## HOW TO COMPLETE THIS TASK
Print each entry as it appears. Images stay out of the copy.

:: DATA FOR THIS TASK ::

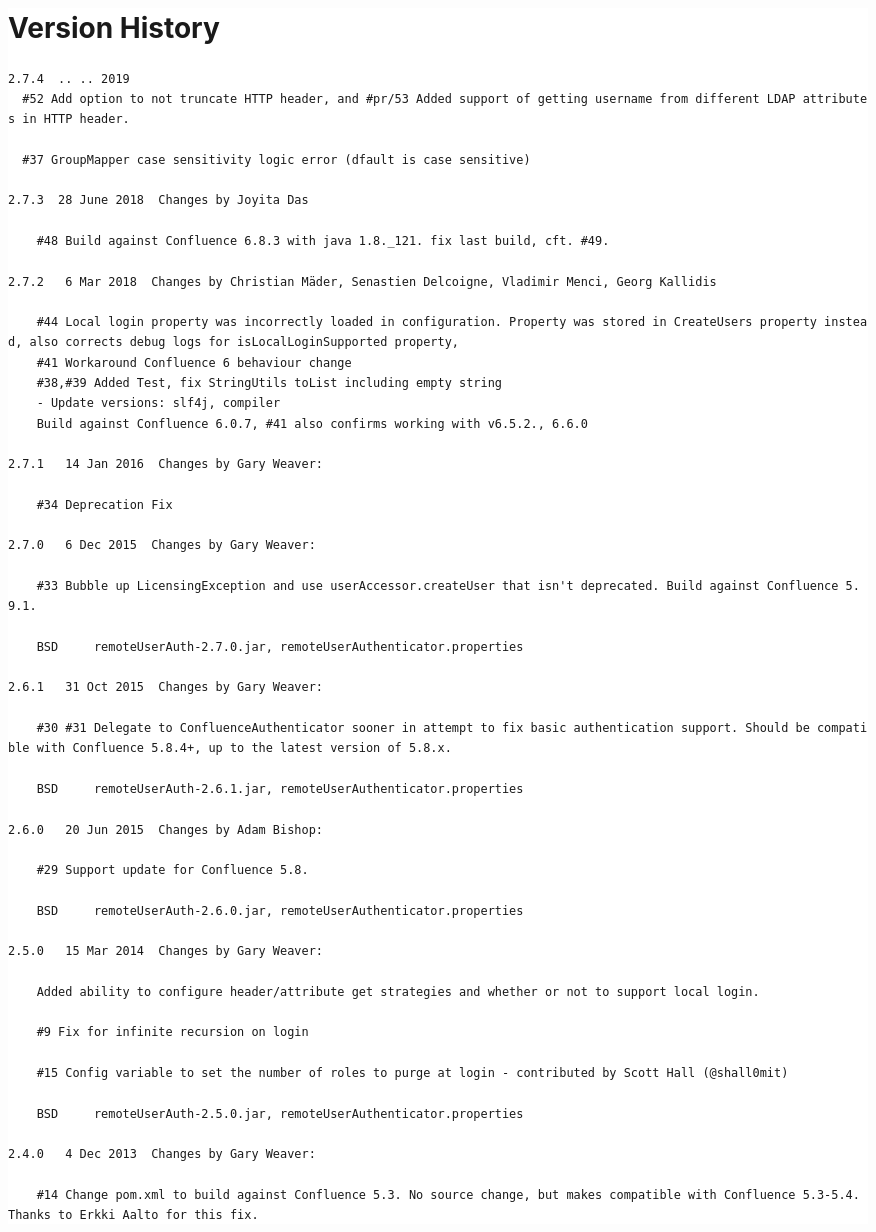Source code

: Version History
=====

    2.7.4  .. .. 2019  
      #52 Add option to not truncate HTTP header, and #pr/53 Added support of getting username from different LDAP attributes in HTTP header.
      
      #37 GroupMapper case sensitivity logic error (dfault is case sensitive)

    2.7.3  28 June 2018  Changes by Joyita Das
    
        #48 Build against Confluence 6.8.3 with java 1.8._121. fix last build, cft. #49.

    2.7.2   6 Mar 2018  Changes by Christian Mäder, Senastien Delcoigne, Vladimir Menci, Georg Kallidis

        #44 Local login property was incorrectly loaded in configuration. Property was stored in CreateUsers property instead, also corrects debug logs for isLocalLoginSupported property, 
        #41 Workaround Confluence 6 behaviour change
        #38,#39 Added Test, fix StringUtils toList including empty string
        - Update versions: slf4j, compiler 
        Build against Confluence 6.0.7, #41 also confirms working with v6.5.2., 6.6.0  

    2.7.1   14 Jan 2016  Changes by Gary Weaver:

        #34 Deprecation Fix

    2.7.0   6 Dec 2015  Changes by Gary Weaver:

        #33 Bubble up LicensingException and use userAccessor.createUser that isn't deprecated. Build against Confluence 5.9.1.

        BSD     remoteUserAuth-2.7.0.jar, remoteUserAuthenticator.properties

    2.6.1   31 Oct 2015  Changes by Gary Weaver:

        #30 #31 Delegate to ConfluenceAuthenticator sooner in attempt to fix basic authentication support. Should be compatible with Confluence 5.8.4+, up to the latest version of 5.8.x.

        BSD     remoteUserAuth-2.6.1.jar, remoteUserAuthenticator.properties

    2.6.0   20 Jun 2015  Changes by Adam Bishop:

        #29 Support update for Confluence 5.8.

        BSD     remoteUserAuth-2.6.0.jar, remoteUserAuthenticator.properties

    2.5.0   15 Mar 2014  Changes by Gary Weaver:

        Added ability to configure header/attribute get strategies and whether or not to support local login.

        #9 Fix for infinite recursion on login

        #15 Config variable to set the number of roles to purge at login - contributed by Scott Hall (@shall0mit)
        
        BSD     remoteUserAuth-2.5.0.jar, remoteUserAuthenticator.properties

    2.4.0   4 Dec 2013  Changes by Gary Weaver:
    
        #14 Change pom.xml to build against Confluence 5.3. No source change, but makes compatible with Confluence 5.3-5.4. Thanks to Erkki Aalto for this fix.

:::

## SOLUTION TO THIS EXERCISE
Source code

: Version History
=====

    2.7.4  .. .. 2019  
      #52 Add option to not truncate HTTP header, and #pr/53 Added support of getting username from different LDAP attributes in HTTP header.
      
      #37 GroupMapper case sensitivity logic error (dfault is case sensitive)

    2.7.3  28 June 2018  Changes by Joyita Das
    
        #48 Build against Confluence 6.8.3 with java 1.8._121. fix last build, cft. #49.

    2.7.2   6 Mar 2018  Changes by Christian Mäder, Senastien Delcoigne, Vladimir Menci, Georg Kallidis

        #44 Local login property was incorrectly loaded in configuration. Property was stored in CreateUsers property instead, also corrects debug logs for isLocalLoginSupported property, 
        #41 Workaround Confluence 6 behaviour change
        #38,#39 Added Test, fix StringUtils toList including empty string
        - Update versions: slf4j, compiler 
        Build against Confluence 6.0.7, #41 also confirms working with v6.5.2., 6.6.0  

    2.7.1   14 Jan 2016  Changes by Gary Weaver:

        #34 Deprecation Fix

    2.7.0   6 Dec 2015  Changes by Gary Weaver:

        #33 Bubble up LicensingException and use userAccessor.createUser that isn't deprecated. Build against Confluence 5.9.1.

        BSD     remoteUserAuth-2.7.0.jar, remoteUserAuthenticator.properties

    2.6.1   31 Oct 2015  Changes by Gary Weaver:

        #30 #31 Delegate to ConfluenceAuthenticator sooner in attempt to fix basic authentication support. Should be compatible with Confluence 5.8.4+, up to the latest version of 5.8.x.

        BSD     remoteUserAuth-2.6.1.jar, remoteUserAuthenticator.properties

    2.6.0   20 Jun 2015  Changes by Adam Bishop:

        #29 Support update for Confluence 5.8.

        BSD     remoteUserAuth-2.6.0.jar, remoteUserAuthenticator.properties

    2.5.0   15 Mar 2014  Changes by Gary Weaver:

        Added ability to configure header/attribute get strategies and whether or not to support local login.

        #9 Fix for infinite recursion on login

        #15 Config variable to set the number of roles to purge at login - contributed by Scott Hall (@shall0mit)
        
        BSD     remoteUserAuth-2.5.0.jar, remoteUserAuthenticator.properties

    2.4.0   4 Dec 2013  Changes by Gary Weaver:
    
        #14 Change pom.xml to build against Confluence 5.3. No source change, but makes compatible with Confluence 5.3-5.4. Thanks to Erkki Aalto for this fix.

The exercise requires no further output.